A fair criticism could be made that Graber relies too heavily on complex ideas developed by other individuals, and that she only really adds to them the specific nuances of her narrator’s life. A few of these meditations become labored, lack surprise, or simply work to reaffirm the concept forwarded by whichever philosopher supplies the epigraph. The poem “The Magic Kingdom” concludes with an image of children at play:

                          …They turned each other into princesses
& super-girls & then, they pretended to change back.
Oh, no. You forgot to say forever! they took turns repeating
with dramatic dismay, melting into puddles of themselves,
their sandals & sunburned knees vanishing beneath their hems.

The poem is otherwise quite serious, and includes a cancer scare; as a result, this conclusion lands with undue dramatic force. The fact that these girls cannot stay princesses forever is treated as the tragedy that it is not. Nevertheless, the poem raises appropriate questions about human Imagination – how an imaginary excuse-making that begins in childhood too easily follows one into adulthood. And how it might be there to distract from the fact of how little we are truly able to control.

Graber’s book concludes with the exceptional short poem “The Festival at Nikko.” It is a meditation rooted soundly in time that is passing, and in undying curiosity and wonder:

Would I like things to be better? Yes.
But what does it matter? Intent seems so small
a part. And will. I have come a long way
to stand before this window in a harsh light
above a tap of undrinkable water. I pass daily
through the town’s old gardens to see the peacock
in its cage. In the cold, it turns its back
to the opening. It holds its magnificence close
to its sides. And whatever this resembles—
shyness or restraint, greediness even—it is not.
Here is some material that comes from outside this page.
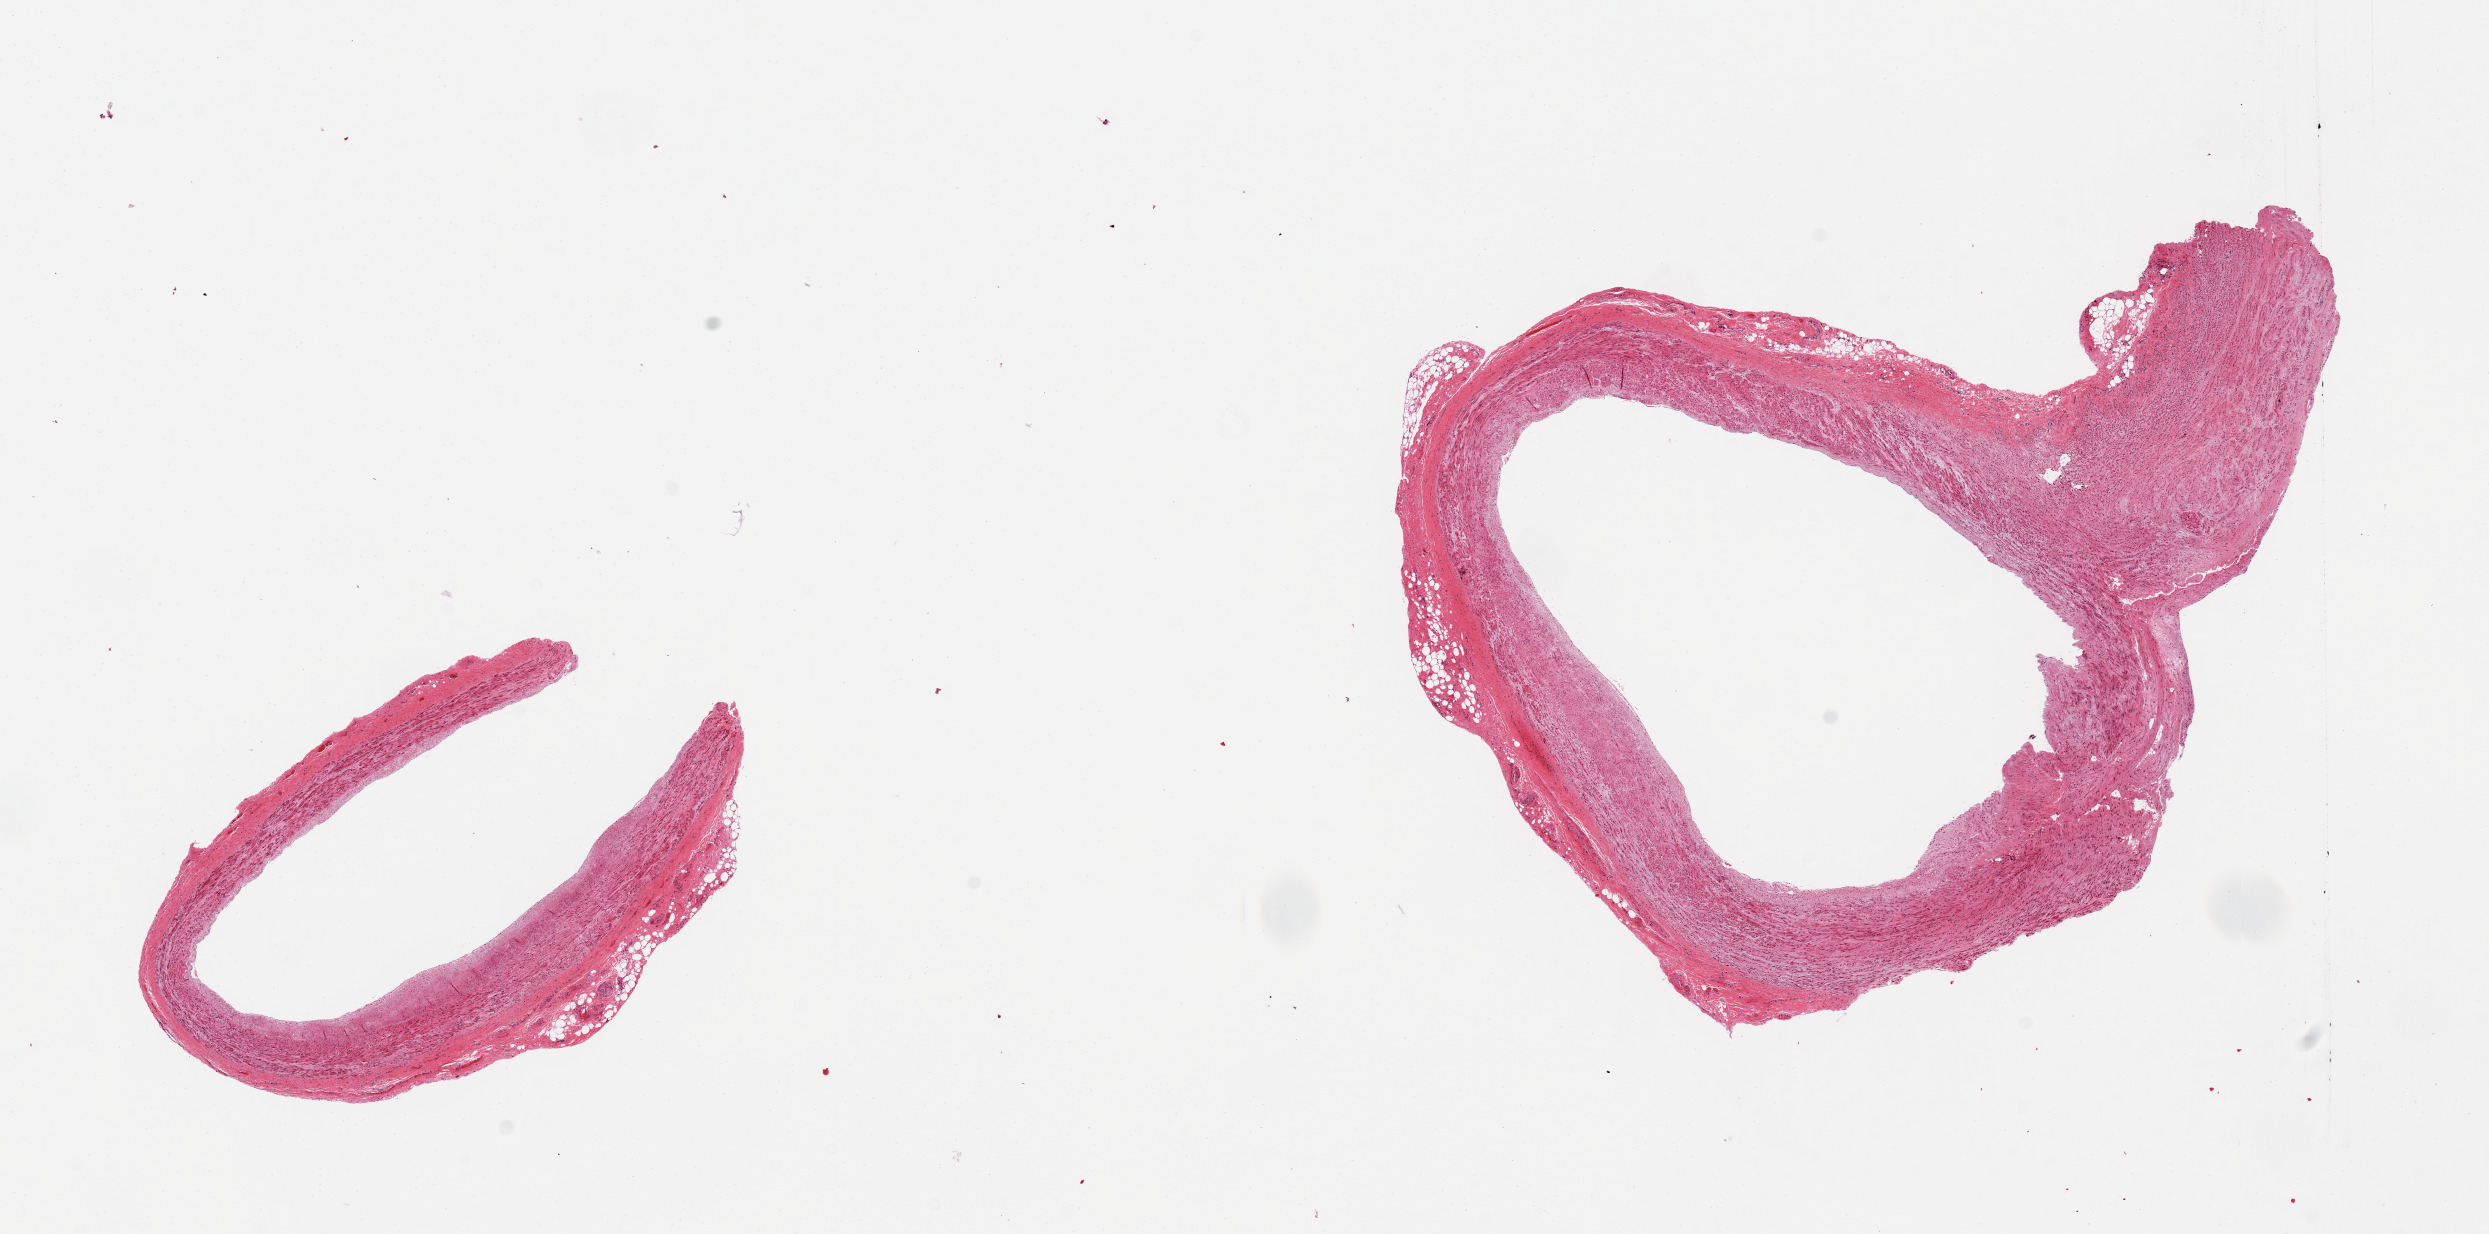
H&E whole-slide image, whole scanned area (about 19.7 x 9.8 mm, slide scanned at 20x) shown as a low-resolution overview. PAXgene-fixed paraffin-embedded (PFPE) section. Sampled site (target tissue): coronary artery. Tissue donor sample. Donor sex: female.
Reviewer comment on this tissue sample: 2 pieces; well trimmed.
Fetishized Christianity is probably mostly about loneliness. Graber’s system of worship, if I am to limit it, would best be defined as Pantheistic, or a worship of Nature. Nature is seen as adaptive to circumstance, self-contained but always changing. In these lines, the peacock hides its feathers. An onlooker might see this, and upon acquiring a resounding urge for metaphor, determine for certain that all such peacocks are greedy, and ought to be punished.

Probably not – but a lot of contemporary fundamentalist thinking reaches that level of absurdity. The Eternal City demonstrates that humanity’s religious fictions have led to moments of astonishing philosophical clarity, but more often, to a meek protectionism rooted in undying fear. Yet in stitching history, ideas and experience, Graber demonstrates the power of the imagination. To that end, she seems most staunchly an advocate of what might be termed honest imagination: open-ended imagination that hints at liberation, but only insofar as we don’t allow the imagined to become a literal certainty that must be defended at all costs.